1. One day last week, hubby comes home and says, "Honey, the man of your dreams is here!" I came running around the corner, smiling broadly, looking everywhere but him and say "Where? Where?"
2. I was excitedly watching a show on the Discovery Channel about Dog-Sledding one day. Hubby was in the other room and I holler at him to hurry up and come see what's on TV. He strolls in and I am happily pointing at the TV and proudly announce that THAT is what I want to do on our next vacation. He looks at the TV, watches for a second and says "What? You want to pull a sled?"
Okay, let's here the Zingers you and your honey have gotten each other with.
I think the worst thing I ever said was several years ago. Almost always, I clean the kitchen after dinner. Now, I'm not Martha Stewart, but I can cook and clean, especially since my wife typically works until 6 or so.
For some reason, Mrs. CPG was in a bad mood, and kept nit-picking things. She wasn't liking how I packed the dishwasher. She wasn't liking this. She wasn't liking that. Finally, in exasperation, she said, "I just want you to clean the kitchen the way I would."
To that, I turned and said, "Oh. You mean occasionally?"
I think the worst thing I ever said was several years ago. Almost always, I clean the kitchen after dinner. Now, I'm not Martha Stewart, but I can cook and clean, especially since my wife typically works until 6 or so.
For some reason, Mrs. CPG was in a bad mood, and kept nit-picking things. She wasn't liking how I packed the dishwasher. She wasn't liking this. She wasn't liking that. Finally, in exasperation, she said, "I just want you to clean the kitchen the way I would."
To that, I turned and said, "Oh. You mean occasionally?"
hahaha!!!!!!! Oh MAN this is like me and my boyfriends FAVORITE activity!
I once grabbed his glasses off his face to see what it looked like to see through them (to see if they were really that bad) and as I'm wearing them I say "WHOA I don't even need to get DRUNK, I'll just put these on once in awhile!"
He volleys back and says "Why don't you go play in traffic", but then points in the WRONG direction of where the road is.....
So I look at him all sheepish and say.... "GEE, I guess you really DO need these!"
HAHA!!! Oh there are so many more. This is like our fav thing to do. just poke fun just for fun :P
One day my ex husband came to me and said, "look, I've got a gray hair in my mustache". I said, " let me pluck it out", of course his eyes got really big and he resisted, but I told him, "it wouldn't hurt because I will simultaneously pluck out a testicle hair too", so the pain from that will nullify the pain from your mustache"...lol...I'm sorry I'm laughing here...lmbo...anyway, he didn't go for it, but it was pretty hilarious watching him run away from me holding his manjunk, and screaming "NOOOOOOO...you're not plucking my B***S" !!! He...he...he !!!

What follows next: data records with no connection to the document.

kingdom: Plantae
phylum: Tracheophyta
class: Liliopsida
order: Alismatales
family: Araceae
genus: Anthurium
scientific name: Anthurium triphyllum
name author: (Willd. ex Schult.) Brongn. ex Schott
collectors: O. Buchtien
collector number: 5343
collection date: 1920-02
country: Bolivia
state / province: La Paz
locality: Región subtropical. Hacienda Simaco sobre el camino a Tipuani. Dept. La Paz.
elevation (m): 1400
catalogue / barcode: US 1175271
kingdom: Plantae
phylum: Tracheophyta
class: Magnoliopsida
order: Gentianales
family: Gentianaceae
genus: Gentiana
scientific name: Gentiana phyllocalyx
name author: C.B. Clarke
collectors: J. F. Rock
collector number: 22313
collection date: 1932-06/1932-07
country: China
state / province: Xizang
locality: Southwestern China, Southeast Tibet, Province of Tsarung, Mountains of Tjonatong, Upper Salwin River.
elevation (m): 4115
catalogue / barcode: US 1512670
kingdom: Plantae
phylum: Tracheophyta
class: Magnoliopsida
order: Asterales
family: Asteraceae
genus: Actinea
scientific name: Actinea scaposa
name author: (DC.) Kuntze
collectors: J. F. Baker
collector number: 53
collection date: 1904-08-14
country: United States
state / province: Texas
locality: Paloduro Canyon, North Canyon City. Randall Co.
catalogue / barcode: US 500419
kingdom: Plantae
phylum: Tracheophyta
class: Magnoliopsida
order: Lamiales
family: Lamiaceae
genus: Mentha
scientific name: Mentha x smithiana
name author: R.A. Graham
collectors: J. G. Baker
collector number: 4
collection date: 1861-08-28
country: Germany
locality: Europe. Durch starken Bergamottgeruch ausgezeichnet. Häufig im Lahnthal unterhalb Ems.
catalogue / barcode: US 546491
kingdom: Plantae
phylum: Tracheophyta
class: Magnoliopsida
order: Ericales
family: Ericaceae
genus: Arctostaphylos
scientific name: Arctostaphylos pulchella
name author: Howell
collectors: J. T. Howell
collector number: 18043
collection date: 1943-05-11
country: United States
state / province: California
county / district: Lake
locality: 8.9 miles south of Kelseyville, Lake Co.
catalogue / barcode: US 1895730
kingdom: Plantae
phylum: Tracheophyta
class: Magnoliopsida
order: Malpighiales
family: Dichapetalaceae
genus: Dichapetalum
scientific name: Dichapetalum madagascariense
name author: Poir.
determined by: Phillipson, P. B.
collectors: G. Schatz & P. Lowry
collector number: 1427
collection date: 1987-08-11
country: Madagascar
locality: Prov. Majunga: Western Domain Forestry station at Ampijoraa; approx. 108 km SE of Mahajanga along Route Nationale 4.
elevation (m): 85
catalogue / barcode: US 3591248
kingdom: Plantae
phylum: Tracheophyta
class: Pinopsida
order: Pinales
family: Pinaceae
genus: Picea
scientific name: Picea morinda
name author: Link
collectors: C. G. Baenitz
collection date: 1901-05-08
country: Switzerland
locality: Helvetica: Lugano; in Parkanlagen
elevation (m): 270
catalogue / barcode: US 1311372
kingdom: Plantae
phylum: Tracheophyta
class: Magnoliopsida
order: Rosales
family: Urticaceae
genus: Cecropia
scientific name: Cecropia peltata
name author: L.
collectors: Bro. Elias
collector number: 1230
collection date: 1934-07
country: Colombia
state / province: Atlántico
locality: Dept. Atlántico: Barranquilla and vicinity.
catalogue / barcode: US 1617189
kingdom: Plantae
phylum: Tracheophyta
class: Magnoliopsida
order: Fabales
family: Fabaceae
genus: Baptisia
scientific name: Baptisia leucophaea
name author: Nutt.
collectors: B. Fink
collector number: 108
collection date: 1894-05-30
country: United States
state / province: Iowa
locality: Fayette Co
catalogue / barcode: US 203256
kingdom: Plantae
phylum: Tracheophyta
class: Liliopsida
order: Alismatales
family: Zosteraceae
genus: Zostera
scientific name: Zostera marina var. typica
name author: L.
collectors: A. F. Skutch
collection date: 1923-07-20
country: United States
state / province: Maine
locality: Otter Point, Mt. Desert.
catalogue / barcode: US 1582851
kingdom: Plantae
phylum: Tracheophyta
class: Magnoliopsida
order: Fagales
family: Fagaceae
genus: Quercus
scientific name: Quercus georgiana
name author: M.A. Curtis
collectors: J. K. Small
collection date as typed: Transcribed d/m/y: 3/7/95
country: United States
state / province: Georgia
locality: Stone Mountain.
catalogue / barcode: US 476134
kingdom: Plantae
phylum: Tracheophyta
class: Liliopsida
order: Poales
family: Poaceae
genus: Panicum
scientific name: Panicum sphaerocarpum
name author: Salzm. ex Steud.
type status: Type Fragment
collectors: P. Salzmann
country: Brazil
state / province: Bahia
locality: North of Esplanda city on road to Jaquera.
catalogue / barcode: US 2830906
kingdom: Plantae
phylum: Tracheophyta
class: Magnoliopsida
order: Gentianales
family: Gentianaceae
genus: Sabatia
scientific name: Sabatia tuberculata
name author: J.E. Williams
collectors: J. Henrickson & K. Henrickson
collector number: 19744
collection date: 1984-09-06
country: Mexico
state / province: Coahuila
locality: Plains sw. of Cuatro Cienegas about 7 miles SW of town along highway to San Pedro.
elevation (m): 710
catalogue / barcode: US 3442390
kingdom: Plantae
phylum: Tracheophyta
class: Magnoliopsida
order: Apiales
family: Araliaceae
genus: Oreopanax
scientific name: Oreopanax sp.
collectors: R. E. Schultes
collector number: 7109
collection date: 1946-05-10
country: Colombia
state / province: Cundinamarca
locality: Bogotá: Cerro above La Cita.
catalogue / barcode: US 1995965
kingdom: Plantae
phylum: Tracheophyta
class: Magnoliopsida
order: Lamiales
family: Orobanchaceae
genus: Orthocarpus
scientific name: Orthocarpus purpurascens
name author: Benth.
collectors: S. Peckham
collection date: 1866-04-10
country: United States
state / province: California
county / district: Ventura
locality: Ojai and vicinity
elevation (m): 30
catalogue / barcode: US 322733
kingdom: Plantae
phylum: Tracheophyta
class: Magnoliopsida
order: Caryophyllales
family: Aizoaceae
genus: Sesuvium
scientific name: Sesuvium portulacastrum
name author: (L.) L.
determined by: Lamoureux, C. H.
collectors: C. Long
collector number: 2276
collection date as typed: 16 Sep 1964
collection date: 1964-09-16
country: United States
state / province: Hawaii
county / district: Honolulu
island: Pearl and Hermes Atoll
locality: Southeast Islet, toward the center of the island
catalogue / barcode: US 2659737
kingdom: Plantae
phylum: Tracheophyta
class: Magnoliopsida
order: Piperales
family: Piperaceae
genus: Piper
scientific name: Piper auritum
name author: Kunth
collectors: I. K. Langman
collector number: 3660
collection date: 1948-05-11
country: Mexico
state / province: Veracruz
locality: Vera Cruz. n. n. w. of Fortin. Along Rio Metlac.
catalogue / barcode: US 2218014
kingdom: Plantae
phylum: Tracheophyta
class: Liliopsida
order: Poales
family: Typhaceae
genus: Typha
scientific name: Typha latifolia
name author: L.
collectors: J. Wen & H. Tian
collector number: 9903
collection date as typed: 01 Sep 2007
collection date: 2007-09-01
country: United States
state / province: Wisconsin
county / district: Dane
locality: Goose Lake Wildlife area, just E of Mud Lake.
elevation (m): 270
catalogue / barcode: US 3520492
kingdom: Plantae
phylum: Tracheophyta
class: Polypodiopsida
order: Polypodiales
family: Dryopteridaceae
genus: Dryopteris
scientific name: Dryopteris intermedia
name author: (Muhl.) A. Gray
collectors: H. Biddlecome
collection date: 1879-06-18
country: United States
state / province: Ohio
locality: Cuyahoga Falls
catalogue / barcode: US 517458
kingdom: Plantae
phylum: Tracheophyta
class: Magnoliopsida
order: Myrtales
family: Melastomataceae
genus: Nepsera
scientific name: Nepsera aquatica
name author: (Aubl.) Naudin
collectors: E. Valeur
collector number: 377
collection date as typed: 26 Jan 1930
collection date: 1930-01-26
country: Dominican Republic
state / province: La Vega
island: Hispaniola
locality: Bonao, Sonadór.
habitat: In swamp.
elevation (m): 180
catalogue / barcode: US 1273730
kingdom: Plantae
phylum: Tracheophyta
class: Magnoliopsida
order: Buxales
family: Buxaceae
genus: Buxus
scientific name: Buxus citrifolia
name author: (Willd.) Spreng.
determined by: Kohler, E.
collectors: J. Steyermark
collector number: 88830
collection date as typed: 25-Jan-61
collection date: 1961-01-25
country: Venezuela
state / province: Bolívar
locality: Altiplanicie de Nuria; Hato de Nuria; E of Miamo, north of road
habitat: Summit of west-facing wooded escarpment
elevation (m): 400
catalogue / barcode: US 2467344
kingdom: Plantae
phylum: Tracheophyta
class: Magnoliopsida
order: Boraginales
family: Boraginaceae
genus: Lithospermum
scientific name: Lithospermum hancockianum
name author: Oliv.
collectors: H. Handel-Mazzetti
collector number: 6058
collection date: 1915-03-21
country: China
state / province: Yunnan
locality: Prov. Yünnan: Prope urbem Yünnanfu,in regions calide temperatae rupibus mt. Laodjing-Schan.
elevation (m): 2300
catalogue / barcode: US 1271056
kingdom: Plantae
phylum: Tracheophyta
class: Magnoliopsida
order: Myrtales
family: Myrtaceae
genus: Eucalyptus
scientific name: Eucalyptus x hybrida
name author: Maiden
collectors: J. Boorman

The first day I meant my girl....was at work.
She said something to me or to a mutual friend at work about me while I was there...and she was trying to be cute to get my attention.
It was like an intimidation thing or something and I put my hands out and wiggled my fingers and said "oooooooooh", as in I am scared.
Apparently she got soo pissed and thought I was a jerk.
Later that day or another day, she said something about my Cubs jersey and I snapped and said "What, you gotta problem with the Cubs?"...messing around...
the rest is history.
Now we make fun of eachother...I'm anything bear related because I'm 6' and husky, love the Cubs, snore like a bear, yawn in a bear-like noise.
We went camping this year and I had to take a squat behind a tree....she took a pic and showed everyone as she said "Look we saw a bear"
It's okay, I call her a Hippo....she does this thing with her nose when she laughs...her nostrils flare in and out...and I thought of a hippo...little did I realize hippos move their ears when getting out of water...but it stuck since she is thick and has a temper on her.
Her new thing is snorting...apparently I can make her laugh so good she snorts...it's like we took our jokes to the next level...or she just really lets herself loose and has a good time. Makes me happy.